* START *
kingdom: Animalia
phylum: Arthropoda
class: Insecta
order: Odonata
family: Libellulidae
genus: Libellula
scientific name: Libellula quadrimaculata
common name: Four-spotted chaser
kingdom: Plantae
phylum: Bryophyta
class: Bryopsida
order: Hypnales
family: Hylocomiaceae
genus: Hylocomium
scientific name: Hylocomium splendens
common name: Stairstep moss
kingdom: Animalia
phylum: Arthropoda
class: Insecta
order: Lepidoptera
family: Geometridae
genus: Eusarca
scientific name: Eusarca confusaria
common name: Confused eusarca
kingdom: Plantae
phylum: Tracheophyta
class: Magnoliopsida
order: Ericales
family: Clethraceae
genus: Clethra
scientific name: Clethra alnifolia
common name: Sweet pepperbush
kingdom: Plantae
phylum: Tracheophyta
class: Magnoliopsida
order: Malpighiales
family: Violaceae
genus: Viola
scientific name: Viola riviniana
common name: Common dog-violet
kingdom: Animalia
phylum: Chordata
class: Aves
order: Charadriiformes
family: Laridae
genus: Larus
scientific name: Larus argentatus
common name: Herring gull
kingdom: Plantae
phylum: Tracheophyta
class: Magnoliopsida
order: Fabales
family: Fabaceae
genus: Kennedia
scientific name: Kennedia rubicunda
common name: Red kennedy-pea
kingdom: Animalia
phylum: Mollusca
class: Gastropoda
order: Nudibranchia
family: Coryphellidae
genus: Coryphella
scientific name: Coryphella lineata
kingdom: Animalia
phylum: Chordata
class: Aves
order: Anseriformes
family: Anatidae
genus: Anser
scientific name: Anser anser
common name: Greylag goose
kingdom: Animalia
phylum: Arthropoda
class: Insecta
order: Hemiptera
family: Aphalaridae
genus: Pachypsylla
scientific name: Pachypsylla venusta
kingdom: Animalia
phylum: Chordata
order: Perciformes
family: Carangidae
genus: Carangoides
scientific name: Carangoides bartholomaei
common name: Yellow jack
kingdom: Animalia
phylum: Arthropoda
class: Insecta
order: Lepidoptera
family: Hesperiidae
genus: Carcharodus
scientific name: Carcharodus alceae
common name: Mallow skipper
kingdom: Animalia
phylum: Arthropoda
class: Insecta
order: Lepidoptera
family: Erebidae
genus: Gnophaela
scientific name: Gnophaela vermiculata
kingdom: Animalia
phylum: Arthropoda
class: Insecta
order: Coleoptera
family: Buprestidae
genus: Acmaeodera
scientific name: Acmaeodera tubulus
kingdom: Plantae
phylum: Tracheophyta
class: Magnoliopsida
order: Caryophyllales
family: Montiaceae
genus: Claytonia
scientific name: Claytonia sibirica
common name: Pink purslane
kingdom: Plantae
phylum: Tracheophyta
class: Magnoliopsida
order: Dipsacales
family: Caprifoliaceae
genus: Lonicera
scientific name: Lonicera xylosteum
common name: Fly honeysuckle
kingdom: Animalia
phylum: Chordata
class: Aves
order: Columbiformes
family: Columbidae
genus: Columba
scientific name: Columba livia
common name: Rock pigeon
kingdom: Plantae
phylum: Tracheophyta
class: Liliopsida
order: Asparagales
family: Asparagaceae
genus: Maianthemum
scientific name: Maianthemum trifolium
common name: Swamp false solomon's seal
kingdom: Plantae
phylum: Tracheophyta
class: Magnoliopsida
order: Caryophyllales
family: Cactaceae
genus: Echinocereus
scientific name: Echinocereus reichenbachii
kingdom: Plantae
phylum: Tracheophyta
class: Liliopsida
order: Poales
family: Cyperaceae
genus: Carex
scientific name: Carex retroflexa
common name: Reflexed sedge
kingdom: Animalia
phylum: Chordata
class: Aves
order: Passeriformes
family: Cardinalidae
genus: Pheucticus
* END *
Render as a Markdown table with columns "Row" and "Line" the part of the data that opens with the line containing "genus: Carcharodus" and closes with the line containing "family: Buprestidae", both included, numbering each line and leaving out any blank lines.

> _THE RESULT_
| Row | Line |
|---|---|
| 1 | genus: Carcharodus |
| 2 | scientific name: Carcharodus alceae |
| 3 | common name: Mallow skipper |
| 4 | kingdom: Animalia |
| 5 | phylum: Arthropoda |
| 6 | class: Insecta |
| 7 | order: Lepidoptera |
| 8 | family: Erebidae |
| 9 | genus: Gnophaela |
| 10 | scientific name: Gnophaela vermiculata |
| 11 | kingdom: Animalia |
| 12 | phylum: Arthropoda |
| 13 | class: Insecta |
| 14 | order: Coleoptera |
| 15 | family: Buprestidae |